Just this past weekend, my cousin informed me how great his credit is because he takes such wonderful care of it. Upon further discussion, I discover his credit score is 654 (most Canadians are in the respectable 700 range), and all his actions to protect his credit thus far have been, shall we say, uneducated. It’s not the first time I’ve heard stories of people engaging in odd practises because they’ve heard it’s good for their credit rating.
Over the years, banks have been very secretive about credit information and what detracts or improves a person’s credit. The simple fact is, unless your banker has made it their mission to understand credit, they may not even know the ins and outs of the system. This perpetuates further misguided notions for protecting and maintaining a good credit standing. Allow me to enlighten you with a few common credit misconceptions.
- Lowering your credit card limits improves creditworthiness. This is probably the most commonly practiced effort to improve credit. The theory is a high limit will prompt a lender to think you might go out tomorrow and shop till you drop, maxing out your available credit. Therefore, to gleam good results many consumers call up their creditors and ask for a limit reduction. Not a good idea at all. Utilization is the outstanding balance compared to the available limit. Healthy credit utilization is 25% or less. Credit scores look at individual utilization ratios as well as overall utilization. On a $4000 limit, 25% utilization is $1000. If you reduce that limit to $2000, your utilization ratio jumps to 50%. A balance of less than 25% of available credit indicates you manage spending and credit use well. It also contributes to 30% of your credit score. Therefore, lowering your credit card limits actually hurts your credit score.
- Every inquiry lowers a credit score. Nope, not true at all. Many people avoid any kind of inquiry for fear of irreparable damage to the coveted score. That’s overdoing it to say the least. First of all, there are different ranges of inquiries, soft and hard. A soft inquiry is non-evasive, such as a consumer looking at his or her own credit report. Since there is no credit application attached to the inquiry, there is no change to the credit score. Secondly, credit reports accommodate rate shopping. That means you can apply for an identical loan at several financial institutions within 30 days, and you will only be scored for one credit check. By the way, time is a big healer when it comes to all things credit. The more time that passes after a hard credit check, the higher your score will be, and inquiries only stay on your report for two years.
- More credit cards mean better credit. Having too many credit cards is not the best answer for stable credit. While your credit score does consider the amount of active trade lines (credit accounts), it looks for a variety of credit usage. Car loans, rrsp loans and mortgages in the mix identify a consumer with strong credit management skills, whereas a history that is largely overpowered with credit cards will suffer a lower score.
- I never use my credit cards. Avoiding all credit usage certainly won’t help you.
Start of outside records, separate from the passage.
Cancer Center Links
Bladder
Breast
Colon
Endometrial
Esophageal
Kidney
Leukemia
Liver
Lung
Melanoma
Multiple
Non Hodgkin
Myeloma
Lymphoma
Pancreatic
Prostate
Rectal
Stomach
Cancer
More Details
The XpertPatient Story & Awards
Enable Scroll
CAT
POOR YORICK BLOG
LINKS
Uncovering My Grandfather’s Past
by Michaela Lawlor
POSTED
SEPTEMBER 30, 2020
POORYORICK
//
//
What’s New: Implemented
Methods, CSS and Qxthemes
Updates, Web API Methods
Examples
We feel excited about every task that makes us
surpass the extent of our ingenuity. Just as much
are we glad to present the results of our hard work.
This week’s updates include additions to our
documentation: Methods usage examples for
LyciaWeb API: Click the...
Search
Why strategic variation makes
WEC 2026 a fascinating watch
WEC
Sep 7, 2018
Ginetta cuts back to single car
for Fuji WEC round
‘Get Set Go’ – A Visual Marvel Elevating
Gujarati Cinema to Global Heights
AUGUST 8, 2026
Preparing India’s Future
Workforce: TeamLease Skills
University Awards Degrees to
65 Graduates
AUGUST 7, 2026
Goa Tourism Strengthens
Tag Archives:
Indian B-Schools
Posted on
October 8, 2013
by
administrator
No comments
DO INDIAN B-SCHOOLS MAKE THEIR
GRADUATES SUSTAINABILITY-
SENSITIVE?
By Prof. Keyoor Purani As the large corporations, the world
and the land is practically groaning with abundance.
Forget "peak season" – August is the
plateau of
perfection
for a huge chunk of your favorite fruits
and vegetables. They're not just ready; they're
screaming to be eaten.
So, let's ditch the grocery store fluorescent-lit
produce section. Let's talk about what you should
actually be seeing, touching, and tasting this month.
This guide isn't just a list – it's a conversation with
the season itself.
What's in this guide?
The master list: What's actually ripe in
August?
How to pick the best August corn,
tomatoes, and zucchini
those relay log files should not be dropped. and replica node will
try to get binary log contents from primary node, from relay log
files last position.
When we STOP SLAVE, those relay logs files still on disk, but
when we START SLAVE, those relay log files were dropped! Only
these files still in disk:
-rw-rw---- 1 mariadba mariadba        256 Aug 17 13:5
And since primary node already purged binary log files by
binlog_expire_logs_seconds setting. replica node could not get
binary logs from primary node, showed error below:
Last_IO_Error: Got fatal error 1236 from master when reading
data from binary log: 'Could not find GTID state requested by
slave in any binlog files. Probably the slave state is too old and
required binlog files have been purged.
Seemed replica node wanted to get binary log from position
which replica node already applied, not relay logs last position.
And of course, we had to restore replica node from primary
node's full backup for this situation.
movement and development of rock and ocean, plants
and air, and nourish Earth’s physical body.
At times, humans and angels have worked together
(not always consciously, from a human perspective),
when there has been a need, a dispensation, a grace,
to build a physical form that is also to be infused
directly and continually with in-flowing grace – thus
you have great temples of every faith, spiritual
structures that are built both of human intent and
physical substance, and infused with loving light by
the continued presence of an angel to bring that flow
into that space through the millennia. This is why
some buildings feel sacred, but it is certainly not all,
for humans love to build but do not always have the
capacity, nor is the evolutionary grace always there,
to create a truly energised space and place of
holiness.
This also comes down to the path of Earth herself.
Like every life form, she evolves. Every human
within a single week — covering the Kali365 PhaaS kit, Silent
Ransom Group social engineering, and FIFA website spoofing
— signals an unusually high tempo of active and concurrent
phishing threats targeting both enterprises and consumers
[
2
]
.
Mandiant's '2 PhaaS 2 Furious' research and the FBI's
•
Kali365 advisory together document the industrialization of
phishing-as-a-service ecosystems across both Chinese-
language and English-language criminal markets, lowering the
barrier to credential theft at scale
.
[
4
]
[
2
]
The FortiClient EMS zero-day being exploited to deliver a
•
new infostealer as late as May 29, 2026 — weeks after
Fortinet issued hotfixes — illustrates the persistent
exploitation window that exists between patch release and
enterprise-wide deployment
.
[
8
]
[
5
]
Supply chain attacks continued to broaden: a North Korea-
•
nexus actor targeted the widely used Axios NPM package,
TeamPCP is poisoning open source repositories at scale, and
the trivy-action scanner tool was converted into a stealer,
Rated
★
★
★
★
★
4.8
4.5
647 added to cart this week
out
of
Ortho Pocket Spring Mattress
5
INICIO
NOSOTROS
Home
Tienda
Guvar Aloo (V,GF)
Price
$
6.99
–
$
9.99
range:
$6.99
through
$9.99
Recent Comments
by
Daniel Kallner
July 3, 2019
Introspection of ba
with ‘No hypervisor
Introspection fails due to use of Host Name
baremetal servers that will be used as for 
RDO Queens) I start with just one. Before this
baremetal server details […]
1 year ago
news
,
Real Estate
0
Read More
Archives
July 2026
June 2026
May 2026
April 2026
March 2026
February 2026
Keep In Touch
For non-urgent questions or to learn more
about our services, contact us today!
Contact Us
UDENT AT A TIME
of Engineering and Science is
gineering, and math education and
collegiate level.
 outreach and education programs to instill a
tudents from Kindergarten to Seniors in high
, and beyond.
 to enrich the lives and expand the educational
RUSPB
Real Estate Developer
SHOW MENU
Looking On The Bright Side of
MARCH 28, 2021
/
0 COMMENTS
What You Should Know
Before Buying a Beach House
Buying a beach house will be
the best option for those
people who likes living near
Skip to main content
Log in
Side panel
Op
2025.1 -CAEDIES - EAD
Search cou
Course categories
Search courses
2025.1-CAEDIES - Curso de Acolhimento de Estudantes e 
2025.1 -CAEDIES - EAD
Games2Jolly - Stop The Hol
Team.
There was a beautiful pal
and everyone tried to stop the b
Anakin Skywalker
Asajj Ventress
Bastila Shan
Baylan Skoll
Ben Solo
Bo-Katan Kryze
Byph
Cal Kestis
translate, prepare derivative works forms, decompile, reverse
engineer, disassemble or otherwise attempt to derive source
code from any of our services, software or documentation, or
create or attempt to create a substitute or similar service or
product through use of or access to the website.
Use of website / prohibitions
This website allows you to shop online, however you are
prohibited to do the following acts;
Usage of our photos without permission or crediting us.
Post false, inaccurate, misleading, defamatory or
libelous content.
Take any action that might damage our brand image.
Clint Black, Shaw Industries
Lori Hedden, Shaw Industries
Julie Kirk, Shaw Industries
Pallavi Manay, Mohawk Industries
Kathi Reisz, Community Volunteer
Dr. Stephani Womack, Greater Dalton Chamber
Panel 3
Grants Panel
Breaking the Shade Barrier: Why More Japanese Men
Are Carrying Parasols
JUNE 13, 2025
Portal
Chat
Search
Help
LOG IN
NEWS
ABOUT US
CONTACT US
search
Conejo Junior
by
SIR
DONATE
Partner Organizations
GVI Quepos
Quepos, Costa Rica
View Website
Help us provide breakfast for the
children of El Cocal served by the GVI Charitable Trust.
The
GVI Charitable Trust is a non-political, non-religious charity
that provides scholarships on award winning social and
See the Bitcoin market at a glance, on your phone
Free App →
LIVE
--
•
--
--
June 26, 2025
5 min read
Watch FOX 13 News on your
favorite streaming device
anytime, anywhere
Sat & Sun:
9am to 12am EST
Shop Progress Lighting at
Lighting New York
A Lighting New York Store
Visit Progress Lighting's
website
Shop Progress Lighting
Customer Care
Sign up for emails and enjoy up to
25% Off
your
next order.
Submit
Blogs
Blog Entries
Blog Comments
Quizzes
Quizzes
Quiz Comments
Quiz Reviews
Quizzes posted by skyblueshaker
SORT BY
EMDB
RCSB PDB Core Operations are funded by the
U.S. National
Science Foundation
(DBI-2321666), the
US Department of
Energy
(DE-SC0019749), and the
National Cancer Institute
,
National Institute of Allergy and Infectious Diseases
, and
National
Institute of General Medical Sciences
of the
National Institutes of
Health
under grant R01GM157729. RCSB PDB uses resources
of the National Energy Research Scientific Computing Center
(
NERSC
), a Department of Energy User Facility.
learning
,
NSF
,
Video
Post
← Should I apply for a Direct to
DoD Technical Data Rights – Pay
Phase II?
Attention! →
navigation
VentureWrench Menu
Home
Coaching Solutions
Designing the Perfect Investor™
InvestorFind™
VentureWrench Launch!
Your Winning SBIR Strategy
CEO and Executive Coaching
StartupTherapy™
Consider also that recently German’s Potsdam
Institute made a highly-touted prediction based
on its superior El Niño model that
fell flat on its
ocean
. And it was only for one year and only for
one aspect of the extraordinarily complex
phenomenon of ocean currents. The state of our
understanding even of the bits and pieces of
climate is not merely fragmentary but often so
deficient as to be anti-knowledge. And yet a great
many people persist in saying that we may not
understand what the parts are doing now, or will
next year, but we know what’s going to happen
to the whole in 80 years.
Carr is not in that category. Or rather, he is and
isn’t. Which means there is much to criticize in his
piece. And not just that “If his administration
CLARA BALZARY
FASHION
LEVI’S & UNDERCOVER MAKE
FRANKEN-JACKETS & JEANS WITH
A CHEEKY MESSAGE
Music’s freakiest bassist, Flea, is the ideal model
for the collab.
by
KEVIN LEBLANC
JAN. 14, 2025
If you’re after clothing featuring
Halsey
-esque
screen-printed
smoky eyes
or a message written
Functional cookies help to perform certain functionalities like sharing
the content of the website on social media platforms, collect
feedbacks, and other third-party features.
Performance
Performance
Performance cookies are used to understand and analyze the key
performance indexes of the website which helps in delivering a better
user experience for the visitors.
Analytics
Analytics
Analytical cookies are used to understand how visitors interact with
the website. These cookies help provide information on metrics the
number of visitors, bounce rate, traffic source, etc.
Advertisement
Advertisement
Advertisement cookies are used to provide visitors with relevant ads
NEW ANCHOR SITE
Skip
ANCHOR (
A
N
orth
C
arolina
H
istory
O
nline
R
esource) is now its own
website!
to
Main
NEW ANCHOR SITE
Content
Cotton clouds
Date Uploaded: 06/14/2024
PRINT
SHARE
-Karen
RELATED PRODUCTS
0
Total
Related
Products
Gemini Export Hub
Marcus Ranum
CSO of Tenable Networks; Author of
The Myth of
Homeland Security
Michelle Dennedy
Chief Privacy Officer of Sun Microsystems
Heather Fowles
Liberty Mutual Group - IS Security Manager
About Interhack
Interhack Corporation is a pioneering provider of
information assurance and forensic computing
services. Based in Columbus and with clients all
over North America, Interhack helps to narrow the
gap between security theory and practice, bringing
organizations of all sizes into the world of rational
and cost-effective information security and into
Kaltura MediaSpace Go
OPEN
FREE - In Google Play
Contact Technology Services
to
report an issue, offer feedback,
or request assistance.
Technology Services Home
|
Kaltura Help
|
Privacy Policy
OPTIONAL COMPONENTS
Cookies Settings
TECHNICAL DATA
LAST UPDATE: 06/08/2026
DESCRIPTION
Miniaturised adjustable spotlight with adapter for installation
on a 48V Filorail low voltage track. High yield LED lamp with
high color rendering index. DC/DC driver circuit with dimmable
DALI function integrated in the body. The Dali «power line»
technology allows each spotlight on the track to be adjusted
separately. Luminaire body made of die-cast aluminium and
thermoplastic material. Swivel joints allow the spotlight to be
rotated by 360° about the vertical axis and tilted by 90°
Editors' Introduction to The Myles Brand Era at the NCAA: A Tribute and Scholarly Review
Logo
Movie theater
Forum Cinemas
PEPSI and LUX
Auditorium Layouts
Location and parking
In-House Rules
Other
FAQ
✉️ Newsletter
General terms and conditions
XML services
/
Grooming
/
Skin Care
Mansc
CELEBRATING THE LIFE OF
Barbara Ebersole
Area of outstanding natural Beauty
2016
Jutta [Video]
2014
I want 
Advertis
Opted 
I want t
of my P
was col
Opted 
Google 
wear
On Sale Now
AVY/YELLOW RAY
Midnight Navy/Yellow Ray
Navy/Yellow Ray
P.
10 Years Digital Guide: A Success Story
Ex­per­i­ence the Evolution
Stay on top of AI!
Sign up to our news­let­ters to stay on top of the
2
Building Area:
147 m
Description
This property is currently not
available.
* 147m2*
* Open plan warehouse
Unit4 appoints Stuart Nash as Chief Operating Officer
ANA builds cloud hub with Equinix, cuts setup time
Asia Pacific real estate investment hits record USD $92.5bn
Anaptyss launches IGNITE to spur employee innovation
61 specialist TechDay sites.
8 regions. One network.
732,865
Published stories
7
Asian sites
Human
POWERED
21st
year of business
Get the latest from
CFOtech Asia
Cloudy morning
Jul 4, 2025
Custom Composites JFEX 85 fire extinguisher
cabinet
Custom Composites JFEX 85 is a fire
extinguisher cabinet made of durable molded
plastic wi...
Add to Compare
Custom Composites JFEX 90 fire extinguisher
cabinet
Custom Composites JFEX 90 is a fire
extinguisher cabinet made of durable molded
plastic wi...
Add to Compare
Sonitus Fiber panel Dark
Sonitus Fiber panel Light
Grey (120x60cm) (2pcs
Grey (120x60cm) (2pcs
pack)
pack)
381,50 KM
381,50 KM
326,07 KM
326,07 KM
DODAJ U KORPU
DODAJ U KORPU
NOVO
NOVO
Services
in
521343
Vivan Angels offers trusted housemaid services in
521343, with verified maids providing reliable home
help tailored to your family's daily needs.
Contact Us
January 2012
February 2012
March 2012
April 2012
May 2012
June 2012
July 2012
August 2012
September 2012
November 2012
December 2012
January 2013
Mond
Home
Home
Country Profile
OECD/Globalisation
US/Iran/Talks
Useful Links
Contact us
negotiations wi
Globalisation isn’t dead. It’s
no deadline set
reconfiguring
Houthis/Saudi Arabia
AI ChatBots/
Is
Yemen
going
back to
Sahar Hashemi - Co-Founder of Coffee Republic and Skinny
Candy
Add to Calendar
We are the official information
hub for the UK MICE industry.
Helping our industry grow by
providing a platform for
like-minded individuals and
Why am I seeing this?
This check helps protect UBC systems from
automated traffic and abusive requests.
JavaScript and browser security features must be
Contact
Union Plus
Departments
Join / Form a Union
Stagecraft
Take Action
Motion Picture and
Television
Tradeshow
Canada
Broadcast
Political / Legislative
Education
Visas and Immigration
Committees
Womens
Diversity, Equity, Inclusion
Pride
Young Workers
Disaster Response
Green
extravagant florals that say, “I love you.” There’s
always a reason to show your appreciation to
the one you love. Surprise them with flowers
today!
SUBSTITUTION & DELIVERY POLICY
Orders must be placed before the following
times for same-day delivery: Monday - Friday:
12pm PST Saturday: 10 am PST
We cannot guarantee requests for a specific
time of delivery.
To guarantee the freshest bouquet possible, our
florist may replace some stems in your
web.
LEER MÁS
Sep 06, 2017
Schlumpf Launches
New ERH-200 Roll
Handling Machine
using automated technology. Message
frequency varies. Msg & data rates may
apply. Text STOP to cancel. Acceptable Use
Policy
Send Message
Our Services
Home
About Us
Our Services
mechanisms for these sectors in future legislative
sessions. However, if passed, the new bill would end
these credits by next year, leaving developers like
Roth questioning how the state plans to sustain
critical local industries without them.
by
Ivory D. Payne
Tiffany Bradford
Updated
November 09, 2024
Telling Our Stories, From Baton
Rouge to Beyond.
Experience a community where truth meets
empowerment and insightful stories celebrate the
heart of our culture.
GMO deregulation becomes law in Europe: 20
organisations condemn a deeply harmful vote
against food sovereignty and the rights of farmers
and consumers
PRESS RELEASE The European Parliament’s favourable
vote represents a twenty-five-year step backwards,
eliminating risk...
Credit scores rely on recent activity to articulate your ability to handle credit. Cards that never get used won’t even make it to the calculation, since there needs to be at least 6 months of activity to be reviewed. Never using your credit card means you won’t establish payment records (35% of score), you won’t establish utilization ratios (30% of score), you won’t assist length of credit in use (15% of score) and you won’t contribute to types of credit in use (10% of score). Credit scores calculate your risk based on credit use, so if you have an old card collecting dust in your wallet, call the phone number on the back. There’s a good chance that unused card has been cancelled anyway.
- Closed accounts improve your credit score. I’d really like to know who started this rumour. Granted, an account closed by the creditor due to delinquency will hurt your score, but by that point, you`re already in trouble anyway. While too many accounts aren’t great for your score, once you’ve opened it, you’ve already made that bed. Again, credit scores look at utilization, the amount you owe versus your available credit. Closing an account only lowers your available credit making it tougher to keep the desired 25% utilization ratio. There’s also payment history and length of trade lines that diminish from account closures.
If you have read this and discovered you’ve fallen prey to one or more of these misguided credit notions, don’t despair. Time heals all wounds, so from this point forward you are armed with information that really will help your credit score ambitions. While a large part of credit scores require you to “use it or lose it”, it`s how you use your credit that determines your skill with credit.